Gerry Duggan, whom I will forever hold in high esteem, took the microphone.
“All it took was for someone to give me a chance.” He wanted to write and create and he
kept asking and kept getting rejected. But all it took was for one person to give him a chance.
“And if that’s your goal,” he said. “Good luck, and don’t ever stop.”
It’s difficult for me to describe how important it was for me to hear that.
This brings me closer to my overall point, which I promise to make soon. Our society is strange. People on the whole want to find their tribe. They want a sense of belonging. It starts when we’re young, as we seek to find our identity as individuals and as members of society. It gets infinitely worse in middle school and the saints be with you in high school. Our planet is an organism all of its own, and we’re all a part of this living, breathing, connected habitat. So to find some relief or sense of purpose we clutch onto things that help us manage that overwhelming realization that our tiny little rock circling around a giant ball of fire is just a speck of dust in an infinite void.
Comic cons sound like giant gatherings of nerds, and they are. But while I was waiting in the line on Friday morning, I had a thirty minute conversation with two guys next to me about the Dakota Access Pipeline. We talked about how that political struggle was addressed in comics by writers that want to tackle serious issues. We talked about how, of all things, the current issues of Batman hit us right in the heart because we’re at an age where we understand what it’s like to feel as though we put on a mask every day just to make it through. Just because that message comes packaged in a sequential art form, does that make it “less than” say, an article in The Atlantic?
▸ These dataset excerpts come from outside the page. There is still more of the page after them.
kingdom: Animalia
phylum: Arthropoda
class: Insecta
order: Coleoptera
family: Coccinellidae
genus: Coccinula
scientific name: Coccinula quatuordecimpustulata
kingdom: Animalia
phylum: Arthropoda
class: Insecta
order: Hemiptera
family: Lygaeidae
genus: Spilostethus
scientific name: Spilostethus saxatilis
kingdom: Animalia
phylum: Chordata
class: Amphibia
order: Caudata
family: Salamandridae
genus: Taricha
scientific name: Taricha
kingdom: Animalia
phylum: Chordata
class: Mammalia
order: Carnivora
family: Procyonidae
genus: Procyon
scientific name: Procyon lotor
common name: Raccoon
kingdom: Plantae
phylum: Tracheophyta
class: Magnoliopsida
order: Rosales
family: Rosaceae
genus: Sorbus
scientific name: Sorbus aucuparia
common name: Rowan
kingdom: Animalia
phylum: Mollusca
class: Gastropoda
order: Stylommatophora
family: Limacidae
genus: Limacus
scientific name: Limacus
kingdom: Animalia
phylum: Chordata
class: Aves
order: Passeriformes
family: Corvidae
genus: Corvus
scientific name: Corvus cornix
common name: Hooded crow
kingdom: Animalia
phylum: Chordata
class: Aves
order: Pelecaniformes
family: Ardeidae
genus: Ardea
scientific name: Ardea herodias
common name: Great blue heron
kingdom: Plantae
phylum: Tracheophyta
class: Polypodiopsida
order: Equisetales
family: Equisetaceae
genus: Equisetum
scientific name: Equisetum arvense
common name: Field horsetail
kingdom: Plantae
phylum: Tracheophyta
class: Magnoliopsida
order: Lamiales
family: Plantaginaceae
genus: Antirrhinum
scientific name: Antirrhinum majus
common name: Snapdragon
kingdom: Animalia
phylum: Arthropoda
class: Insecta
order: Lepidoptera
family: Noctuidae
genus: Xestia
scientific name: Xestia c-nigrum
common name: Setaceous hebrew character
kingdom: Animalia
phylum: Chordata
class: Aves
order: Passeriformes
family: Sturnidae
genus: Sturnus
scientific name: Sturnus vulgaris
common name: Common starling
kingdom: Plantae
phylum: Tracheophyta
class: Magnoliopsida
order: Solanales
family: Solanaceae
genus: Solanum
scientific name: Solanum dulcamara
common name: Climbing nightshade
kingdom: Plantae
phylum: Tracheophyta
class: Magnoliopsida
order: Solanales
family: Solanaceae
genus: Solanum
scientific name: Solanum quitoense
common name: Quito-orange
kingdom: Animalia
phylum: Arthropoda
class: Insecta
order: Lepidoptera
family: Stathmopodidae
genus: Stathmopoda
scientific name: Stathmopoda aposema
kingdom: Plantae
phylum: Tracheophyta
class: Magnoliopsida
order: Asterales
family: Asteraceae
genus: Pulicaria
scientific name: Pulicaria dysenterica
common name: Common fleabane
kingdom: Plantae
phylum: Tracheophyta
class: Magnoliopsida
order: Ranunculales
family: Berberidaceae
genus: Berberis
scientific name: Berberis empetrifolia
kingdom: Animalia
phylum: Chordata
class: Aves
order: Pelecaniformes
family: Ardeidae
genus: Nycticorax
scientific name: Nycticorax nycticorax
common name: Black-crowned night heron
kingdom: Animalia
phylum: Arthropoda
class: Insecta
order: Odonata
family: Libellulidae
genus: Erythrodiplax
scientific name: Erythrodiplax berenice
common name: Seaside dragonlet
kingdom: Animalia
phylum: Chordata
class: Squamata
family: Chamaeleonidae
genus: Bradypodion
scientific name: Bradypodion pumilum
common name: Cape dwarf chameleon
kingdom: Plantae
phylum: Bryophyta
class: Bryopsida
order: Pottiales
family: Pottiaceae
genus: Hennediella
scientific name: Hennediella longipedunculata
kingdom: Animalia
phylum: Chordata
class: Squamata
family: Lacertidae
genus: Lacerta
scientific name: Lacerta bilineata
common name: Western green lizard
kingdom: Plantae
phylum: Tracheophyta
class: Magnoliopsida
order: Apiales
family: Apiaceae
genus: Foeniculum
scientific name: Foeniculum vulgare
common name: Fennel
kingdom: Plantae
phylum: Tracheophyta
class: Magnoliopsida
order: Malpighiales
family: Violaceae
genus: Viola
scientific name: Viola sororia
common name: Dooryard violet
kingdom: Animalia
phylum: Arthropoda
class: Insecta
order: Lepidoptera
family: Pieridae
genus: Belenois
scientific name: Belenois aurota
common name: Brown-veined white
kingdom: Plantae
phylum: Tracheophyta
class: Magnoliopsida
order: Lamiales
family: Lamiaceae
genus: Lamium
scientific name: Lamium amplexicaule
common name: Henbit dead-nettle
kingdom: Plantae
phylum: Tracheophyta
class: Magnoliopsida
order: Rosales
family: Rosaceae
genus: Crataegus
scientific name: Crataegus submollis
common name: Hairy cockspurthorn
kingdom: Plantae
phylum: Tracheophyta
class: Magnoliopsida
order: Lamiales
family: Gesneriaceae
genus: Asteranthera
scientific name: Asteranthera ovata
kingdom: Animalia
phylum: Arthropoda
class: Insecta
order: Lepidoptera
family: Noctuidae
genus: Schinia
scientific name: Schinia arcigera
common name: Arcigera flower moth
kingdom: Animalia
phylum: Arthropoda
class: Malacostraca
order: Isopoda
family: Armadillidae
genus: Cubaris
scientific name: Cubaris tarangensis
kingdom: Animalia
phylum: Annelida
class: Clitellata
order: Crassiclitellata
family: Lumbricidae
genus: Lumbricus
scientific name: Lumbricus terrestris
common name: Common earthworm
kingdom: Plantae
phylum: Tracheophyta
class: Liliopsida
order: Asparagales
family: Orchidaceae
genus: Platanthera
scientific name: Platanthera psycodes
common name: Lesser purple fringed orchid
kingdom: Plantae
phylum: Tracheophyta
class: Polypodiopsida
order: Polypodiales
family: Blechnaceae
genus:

I thought long and hard over this weekend about what makes it socially acceptable to buy a license plate that supports a professional sports team, but unacceptable to want to dress like an elf for a few days and have a good time. Why is it okay to yell at a television when some poor sap misses a field goal, but not okay to gather around the TV to have a Mario Kart competition? How can a multi-color variant of a Campbell’s Soup can be considered art, but pages like the one below be brushed off as some nerd’s fantasy garbage?
It’s okay to stare at this page from Batman White Knight, written and drawn by Sean Murphy. The detail should impress you.
In three days time I made friends with a lot of different people, from all walks of life, coming together to meet in a community that wants to explore life through a medium that doesn’t register for a lot of people. I saw men dressed as women, women dressed as men, kids dressed as adults and vice versa. But I was also in a sea of individuals who never once passed judgement on anyone else. We were all in it together.
Comic cons are no different than film festivals where independent artists are trying to share their vision of an expression of life. They’re no different than throwing on a jersey, heading to downtown Indy to day drink, and then spending four hours watching men run at each other as hard as they can. No better or worse than dancing in a mass of sweaty people at a music festival. Cons give a different segment of humanity a voice, that has as much right to be heard as any other.
Whether you want to admit it or not, whether you actually know it or not, this is an industry that has defined American culture for the better part of a century. It has morphed and evolved over time, and it will continue to do so in the coming years.
I’m not suggesting you go to a con, especially if you’re not a fan, it’s exhausting. I do, however, suggest the next time someone tells you they were able to garner some meaning from any art form, that you pause. Take a second and consider what inspires you to find meaning. Hold it up to the light, see through it, and take a moment to think about why you think that makes you better?
But I could be wrong. What do I know? I signed a petition to bring Superman’s red underwear back to his costume.